Wednesday, October 31, 2012

Bad news...

I'm feeling rather sad right now.  I found out our remaining embryos arrested.  I'm hoping and praying the ones they tranferred are still growing.  It's so hard to deal with all this but J and I talked about our options.  First, I guess I'll find out if the other recipient got pregnant and still is.  If so, J and I will look into embryo donation.  He doesn't want to waste any more time by trying to go through this again if it's his sperm that is the problem.  Right now, I'm just going to continue my medication and pray that my embryos will be ok.

Tuesday, October 30, 2012

PUPO and hopeful....

Well, I'm officially PUPO (pregnant until proven otherwise).  We wound up doing the transfer yesterday.  They transferred 2 embryos (one 8 cell, one 7 cell).  The remainder of the embryos are growing at a slower rate which is why my Dr wanted to do the transfer on day 3.  I'm still hopeful that this will bring home my baby.  I'm hoping to find out about the other embryos sometime tomorrow.  I'm praying that we'll have some frosties to give us some siblings but the fact that they were growing a bit slower wasn't a good sign.  It's a good thing J was with me, because that diazapan had my head spinning and I couldn't retain what the Dr was saying to us.  I looked so out of it plus, my bladder was so full I had to pee and fill 2 cups and then stop.  I'm not sure what's worse, in pain from an overfilled bladder or trying to pee and stop midstream. Being that I was pretty much stoned on valium, I almost forgot to stop peeing.  Anyway, the fun waiting game begins. 

Friday, October 26, 2012

Another day of waiting...

J did his deed today at the clinic.  Tomorrow we hear how our embies are doing and what day we're going to transfer.  I'm so nervous, anxious, excited, happy and giddy all at once.  I've waited so long and all I can really do is pray because this is truly in God's hands at this point.  Even the hurricane seems to be moving in a direction that won't cause us to delay anything. 

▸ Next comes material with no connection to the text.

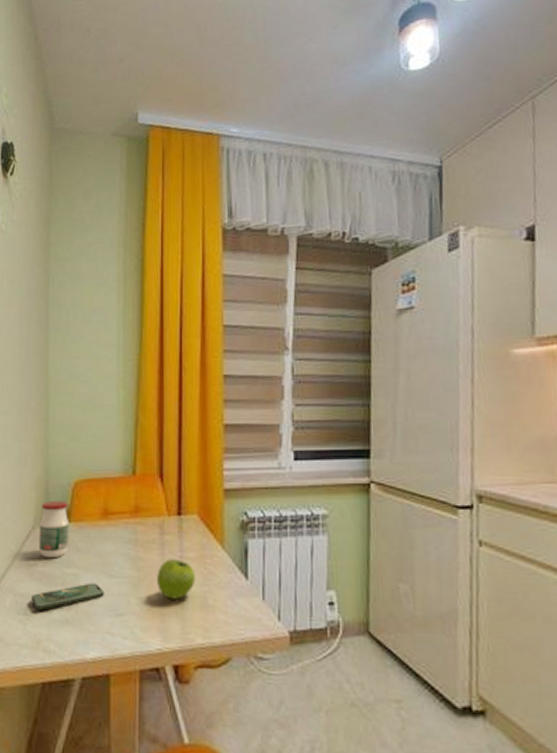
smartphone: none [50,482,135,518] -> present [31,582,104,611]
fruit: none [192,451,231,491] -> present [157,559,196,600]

Wednesday, October 24, 2012

So far, we're on track....

Yay.  My body is cooperating and doing what it's supposed to do.  I'm so ready for a good nights sleep.  Next step is for J to get to SC tomorrow.  His part needs to be done at 8AM and then on Sat we find out how our precious embryos are doing.  Deep breath in and out, repeat.  I'm so nervous about all of this.  I'm praying for my eggs, embryos and future babies.